▸ Plain-text document sources
════════════════

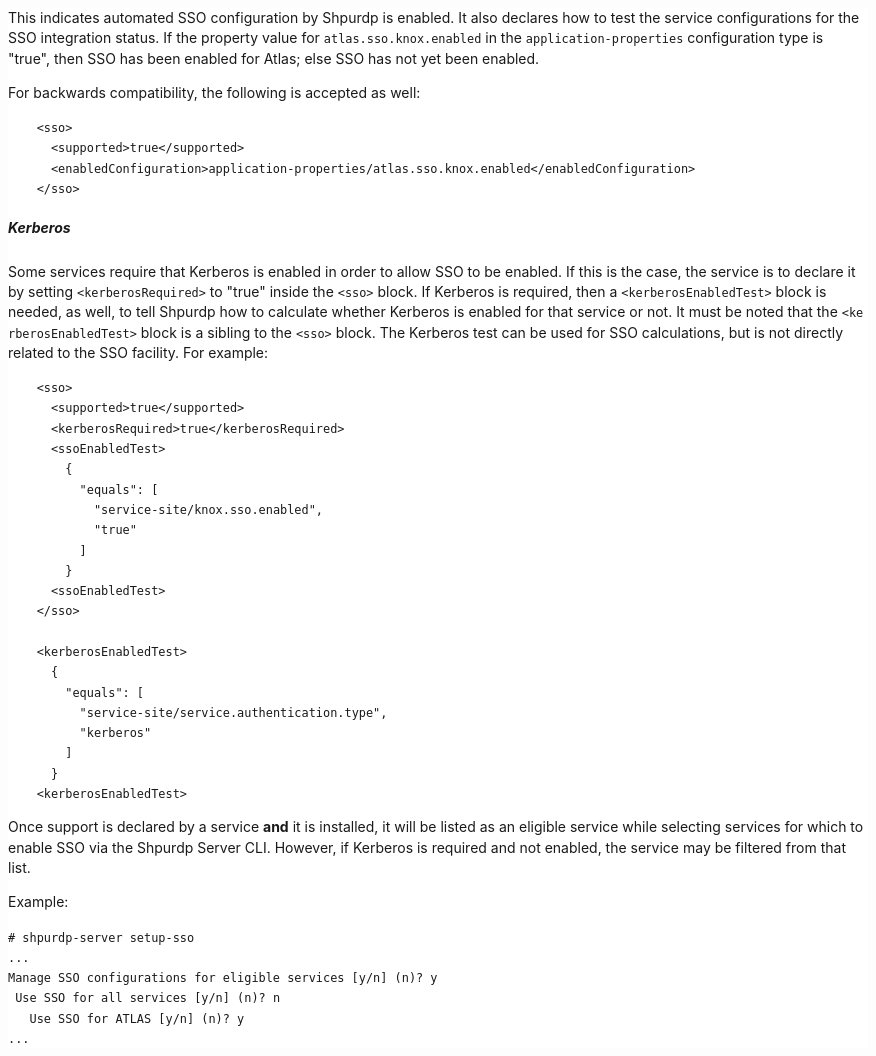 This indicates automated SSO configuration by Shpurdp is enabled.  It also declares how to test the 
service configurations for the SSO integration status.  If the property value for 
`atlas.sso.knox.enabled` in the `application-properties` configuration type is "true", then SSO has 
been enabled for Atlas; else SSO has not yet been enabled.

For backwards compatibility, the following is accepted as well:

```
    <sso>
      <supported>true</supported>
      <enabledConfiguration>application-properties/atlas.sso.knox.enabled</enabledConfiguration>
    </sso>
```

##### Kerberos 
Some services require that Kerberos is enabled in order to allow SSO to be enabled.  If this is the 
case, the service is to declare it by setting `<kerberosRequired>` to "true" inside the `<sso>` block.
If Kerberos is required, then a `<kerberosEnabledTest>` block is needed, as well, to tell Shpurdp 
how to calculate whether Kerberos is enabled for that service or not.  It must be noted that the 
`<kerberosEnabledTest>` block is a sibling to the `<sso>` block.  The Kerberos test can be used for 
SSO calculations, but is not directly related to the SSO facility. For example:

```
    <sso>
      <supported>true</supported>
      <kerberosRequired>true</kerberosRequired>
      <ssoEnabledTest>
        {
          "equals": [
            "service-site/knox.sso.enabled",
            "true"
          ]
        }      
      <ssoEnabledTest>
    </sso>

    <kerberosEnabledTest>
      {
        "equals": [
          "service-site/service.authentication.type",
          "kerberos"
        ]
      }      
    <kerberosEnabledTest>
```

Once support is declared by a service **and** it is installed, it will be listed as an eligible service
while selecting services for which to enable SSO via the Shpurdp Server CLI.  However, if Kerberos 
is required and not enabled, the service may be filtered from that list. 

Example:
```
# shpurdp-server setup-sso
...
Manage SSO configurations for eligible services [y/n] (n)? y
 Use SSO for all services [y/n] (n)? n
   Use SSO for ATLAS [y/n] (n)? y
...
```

════════════════

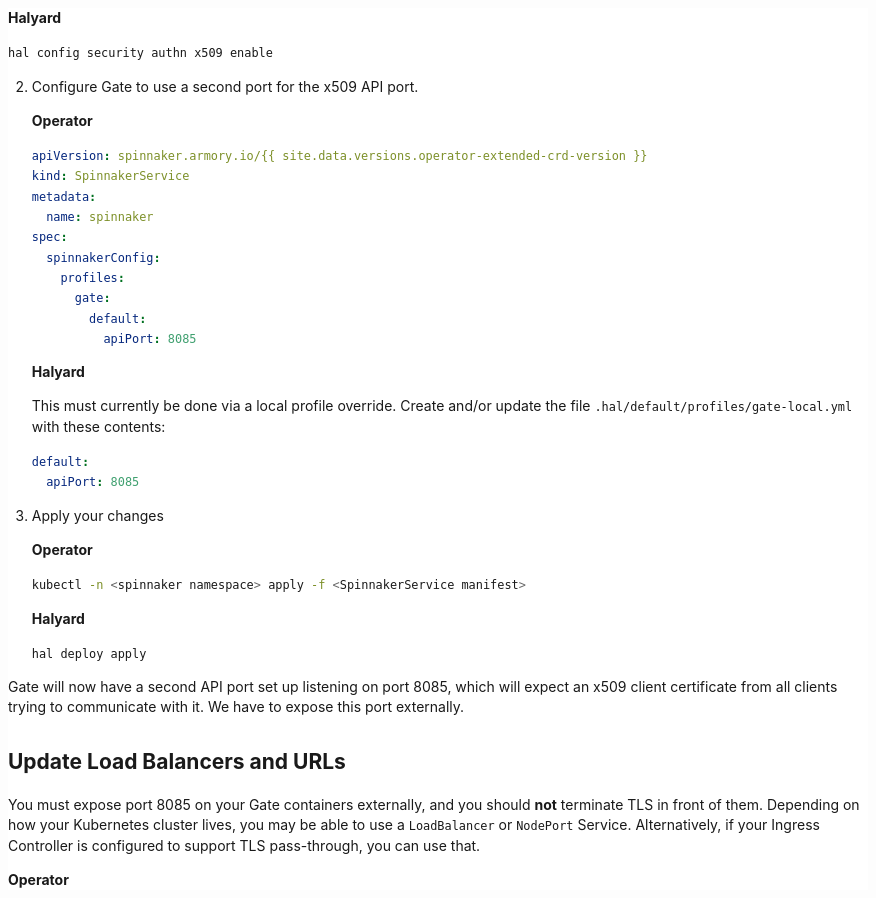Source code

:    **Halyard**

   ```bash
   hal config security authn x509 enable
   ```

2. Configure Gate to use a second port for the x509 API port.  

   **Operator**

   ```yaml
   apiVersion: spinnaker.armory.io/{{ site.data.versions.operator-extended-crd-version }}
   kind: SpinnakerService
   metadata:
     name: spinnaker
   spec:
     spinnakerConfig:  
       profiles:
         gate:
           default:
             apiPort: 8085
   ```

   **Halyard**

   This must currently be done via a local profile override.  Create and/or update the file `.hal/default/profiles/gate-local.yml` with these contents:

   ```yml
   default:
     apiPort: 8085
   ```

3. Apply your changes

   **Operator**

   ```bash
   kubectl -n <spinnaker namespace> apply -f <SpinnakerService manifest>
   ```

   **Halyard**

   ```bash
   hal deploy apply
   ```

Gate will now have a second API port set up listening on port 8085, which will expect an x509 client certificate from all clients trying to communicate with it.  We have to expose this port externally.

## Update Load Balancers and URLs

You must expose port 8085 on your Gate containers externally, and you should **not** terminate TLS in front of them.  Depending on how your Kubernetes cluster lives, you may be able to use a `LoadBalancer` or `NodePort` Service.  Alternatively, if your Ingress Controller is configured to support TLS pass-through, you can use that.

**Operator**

════════════════

▸ What is required
Using the records above, copy each line that contains "your".

▸ Answer box
3. Apply your changes
You must expose port 8085 on your Gate containers externally, and you should **not** terminate TLS in front of them.  Depending on how your Kubernetes cluster lives, you may be able to use a `LoadBalancer` or `NodePort` Service.  Alternatively, if your Ingress Controller is configured to support TLS pass-through, you can use that.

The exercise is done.